FOR IMMEDIATE RELEASE
June 9, 2005

Contacts:

Wesley D. Felix Bendinger,
Crockett, Peterson, Greenwood & Casey
801-533-8383

Michael A. Bamberger
Sonnenschein Nath & Rosenthal LLP
212-768-6756

John B. Morris, Jr.
Center for Democracy & Technology
202-637-9800

Margaret D. Plane
ACLU of Utah Foundation
801-521-9862

SALT LAKE CITY — Citing free speech and interstate commerce violations, a broadly-based group of Utah bookstores, artistic and informative websites, Internet service providers and national trade associations filed a federal lawsuit today challenging the constitutionality of a Utah law meant to restrict children’s access to material on the Internet.

“This law has nothing to do with the laudable goal of protecting children,” said Wesley Felix, a shareholder at the Salt Lake City law firm of Bendinger, Crockett, Peterson, Greenwood & Casey and co-counsel for the plaintiffs. “Not only does it not accomplish its stated objective, but it casts such a wide net that a lot of valuable and perfectly legal speech will be censored.”

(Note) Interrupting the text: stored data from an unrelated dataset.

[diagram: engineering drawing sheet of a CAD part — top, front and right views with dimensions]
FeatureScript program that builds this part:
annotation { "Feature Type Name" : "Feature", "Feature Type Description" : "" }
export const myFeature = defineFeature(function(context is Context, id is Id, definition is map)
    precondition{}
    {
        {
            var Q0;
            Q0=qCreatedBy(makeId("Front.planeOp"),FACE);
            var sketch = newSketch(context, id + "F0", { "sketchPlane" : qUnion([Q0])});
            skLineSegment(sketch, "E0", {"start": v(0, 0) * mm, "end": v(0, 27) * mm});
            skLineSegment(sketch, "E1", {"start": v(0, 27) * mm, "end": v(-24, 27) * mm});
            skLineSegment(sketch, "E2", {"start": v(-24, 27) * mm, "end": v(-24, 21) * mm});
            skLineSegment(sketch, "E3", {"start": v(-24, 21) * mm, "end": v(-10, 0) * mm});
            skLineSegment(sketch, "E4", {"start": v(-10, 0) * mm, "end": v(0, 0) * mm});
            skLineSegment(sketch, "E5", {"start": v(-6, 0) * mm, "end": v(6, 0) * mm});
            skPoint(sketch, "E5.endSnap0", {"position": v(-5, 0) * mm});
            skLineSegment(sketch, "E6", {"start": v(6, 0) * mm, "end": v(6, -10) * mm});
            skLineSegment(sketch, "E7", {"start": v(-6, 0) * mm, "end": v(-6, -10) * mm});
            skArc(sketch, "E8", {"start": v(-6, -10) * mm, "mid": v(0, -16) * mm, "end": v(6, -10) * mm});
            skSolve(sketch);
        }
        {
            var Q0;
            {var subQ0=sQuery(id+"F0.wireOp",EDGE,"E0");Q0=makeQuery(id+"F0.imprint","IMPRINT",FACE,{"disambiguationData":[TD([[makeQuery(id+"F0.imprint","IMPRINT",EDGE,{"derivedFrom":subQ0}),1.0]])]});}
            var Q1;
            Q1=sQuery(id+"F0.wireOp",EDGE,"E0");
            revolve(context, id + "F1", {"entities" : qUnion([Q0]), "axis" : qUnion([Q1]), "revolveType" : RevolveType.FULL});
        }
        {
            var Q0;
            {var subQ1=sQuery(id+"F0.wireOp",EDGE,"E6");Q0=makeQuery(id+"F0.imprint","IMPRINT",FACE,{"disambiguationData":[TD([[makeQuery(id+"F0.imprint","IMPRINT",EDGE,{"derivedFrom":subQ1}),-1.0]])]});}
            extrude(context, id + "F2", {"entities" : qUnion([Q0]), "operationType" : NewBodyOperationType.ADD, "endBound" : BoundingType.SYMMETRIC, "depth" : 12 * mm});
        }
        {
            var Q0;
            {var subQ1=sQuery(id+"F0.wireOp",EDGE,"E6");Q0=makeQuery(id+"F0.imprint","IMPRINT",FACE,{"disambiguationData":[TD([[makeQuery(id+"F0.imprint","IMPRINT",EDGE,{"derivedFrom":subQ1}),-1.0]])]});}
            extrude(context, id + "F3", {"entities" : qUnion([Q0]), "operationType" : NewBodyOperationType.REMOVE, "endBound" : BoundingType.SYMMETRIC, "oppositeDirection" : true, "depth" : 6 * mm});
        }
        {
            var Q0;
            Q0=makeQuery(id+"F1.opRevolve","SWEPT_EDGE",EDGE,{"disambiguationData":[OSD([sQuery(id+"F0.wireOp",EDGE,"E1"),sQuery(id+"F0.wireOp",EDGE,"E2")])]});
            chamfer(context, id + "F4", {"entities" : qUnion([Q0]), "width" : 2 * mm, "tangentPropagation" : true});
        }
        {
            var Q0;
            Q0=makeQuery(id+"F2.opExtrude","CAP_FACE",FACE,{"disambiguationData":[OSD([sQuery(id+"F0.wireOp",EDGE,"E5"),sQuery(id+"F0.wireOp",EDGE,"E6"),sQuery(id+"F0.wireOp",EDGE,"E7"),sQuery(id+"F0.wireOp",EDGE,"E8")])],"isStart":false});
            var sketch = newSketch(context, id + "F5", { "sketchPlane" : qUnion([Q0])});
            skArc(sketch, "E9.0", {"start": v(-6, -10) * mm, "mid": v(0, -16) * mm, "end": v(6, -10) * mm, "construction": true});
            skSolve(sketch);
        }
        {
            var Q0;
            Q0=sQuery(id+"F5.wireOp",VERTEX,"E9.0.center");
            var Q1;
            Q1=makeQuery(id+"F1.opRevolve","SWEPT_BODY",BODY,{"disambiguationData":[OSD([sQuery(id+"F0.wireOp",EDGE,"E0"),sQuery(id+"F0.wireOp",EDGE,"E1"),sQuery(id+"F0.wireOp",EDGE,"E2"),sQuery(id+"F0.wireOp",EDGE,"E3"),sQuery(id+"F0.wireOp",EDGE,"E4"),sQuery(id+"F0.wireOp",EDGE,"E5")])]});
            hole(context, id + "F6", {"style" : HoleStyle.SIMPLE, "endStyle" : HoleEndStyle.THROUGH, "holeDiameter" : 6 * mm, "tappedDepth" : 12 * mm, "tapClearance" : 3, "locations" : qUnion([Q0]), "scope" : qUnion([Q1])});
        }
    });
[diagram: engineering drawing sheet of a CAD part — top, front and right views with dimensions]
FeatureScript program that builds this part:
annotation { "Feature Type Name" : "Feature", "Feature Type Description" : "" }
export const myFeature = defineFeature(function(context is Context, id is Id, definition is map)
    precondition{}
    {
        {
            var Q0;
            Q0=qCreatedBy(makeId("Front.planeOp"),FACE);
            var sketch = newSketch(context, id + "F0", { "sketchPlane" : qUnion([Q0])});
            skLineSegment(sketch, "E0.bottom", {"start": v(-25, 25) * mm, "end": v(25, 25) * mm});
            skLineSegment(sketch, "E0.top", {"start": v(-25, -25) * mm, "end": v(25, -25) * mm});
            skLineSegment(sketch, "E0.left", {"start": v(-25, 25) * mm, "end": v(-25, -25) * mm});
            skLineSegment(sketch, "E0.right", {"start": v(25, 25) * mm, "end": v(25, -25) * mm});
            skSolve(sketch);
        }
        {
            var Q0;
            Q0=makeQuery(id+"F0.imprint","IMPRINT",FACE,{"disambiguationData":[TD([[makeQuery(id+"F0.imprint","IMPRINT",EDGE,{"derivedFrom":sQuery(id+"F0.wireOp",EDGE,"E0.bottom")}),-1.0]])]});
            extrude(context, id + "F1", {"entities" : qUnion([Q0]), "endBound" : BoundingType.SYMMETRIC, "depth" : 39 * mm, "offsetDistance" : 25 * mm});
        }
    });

Betsy Burton, owner of The King’s English Bookshop in Salt Lake City and the lead plaintiff in the lawsuit, is worried about the effect the law will have on her business’s website that features descriptions and jacket art from a wide variety of books for children and for adults.

“Unless I limit the website to children’s books or attempt to exclude children from our website, I risk the danger of a criminal charge. Both of these alternatives are incompatible with the nature of a general community bookstore such as The King’s English,” she said.

Burton also noted that the law does not outline any sort of appeals process, and wondered, “If I found out that my site is considered harmful to minors, how would I challenge this designation?”

Michael Bamberger of Sonnenschein Nath & Rosenthal LLP, New York, NY, co-counsel in the case, notes the chilling effect the law has on the speech of people like Burton.

“It is very likely that some Web publishers may try to avoid problems altogether by not posting speech they think might be considered in violation of the law,” said Bamberger. “Courts have repeatedly rejected laws that lead to this sort of self-censorship.”

The new law, passed by the 2005 session of the Utah legislature, has three primary components:

1) Utah Internet content providers must evaluate and rate their speech, at the risk of criminal punishment.

2) The Utah Attorney General must create a public registry of Internet sites worldwide containing “material harmful to minors” — speech that is unlawful to intentionally distribute to minors but that is constitutionally protected for adults.

3) It extends existing criminal restrictions on distribution of “harmful” materials to distribution on the Internet. Similar provisions have been uniformly held unconstitutional under the Commerce Clause and the First Amendment by federal courts across the nation.

The lawsuit also challenges a provision that may lead to the blocking of a significant number of innocent websites simply because they have the same Internet protocol addresses as targeted sites.

“To comply with the law, Internet Service Providers are authorized to block access to certain content, and this would almost unavoidably lead to the blocking, and thus the censorship, of innocent websites,” said co-counsel John Morris of the Center for Democracy and Technology. “Also troubling is the fact that the publishers of these sites may never realize they’re being blocked.”

Plaintiffs Utah Progressive Network and Andrew McCullough have websites that are hosted on shared IP addresses with unrelated sites, some of which contain material likely harmful to minors. They fear that because of the new law, their sites and their constitutionally-protected speech will be blocked.

“Unfortunately, legislators chose to pass a convoluted bill, despite warnings that courts have consistently struck down laws like this because they violate the First Amendment and the Commerce Clause,” said ACLU of Utah staff attorney Margaret Plane.

The name of the case is The King’s English v. Shurtleff; it challenges Utah Code § 67-5-19, §§ 76-10-1205 through 1206, and §§ 76-10-1230 through 1233. Plaintiffs are The King’s English, Inc.; Sam Weller’s Zion Bookstore; Nathan Florence; W. Andrew McCullough; Computer Solutions International, Inc.; Mountain Wireless Utah, LLC; the Sexual Health Network, Inc., Utah Progressive Network Education Fund, Inc.; the American Booksellers Foundation for Free Expression; the American Civil Liberties Union of Utah; the Association of American Publishers; the Comic Book Legal Defense Fund; the Freedom to Read Foundation; and the Publishers Marketing Association.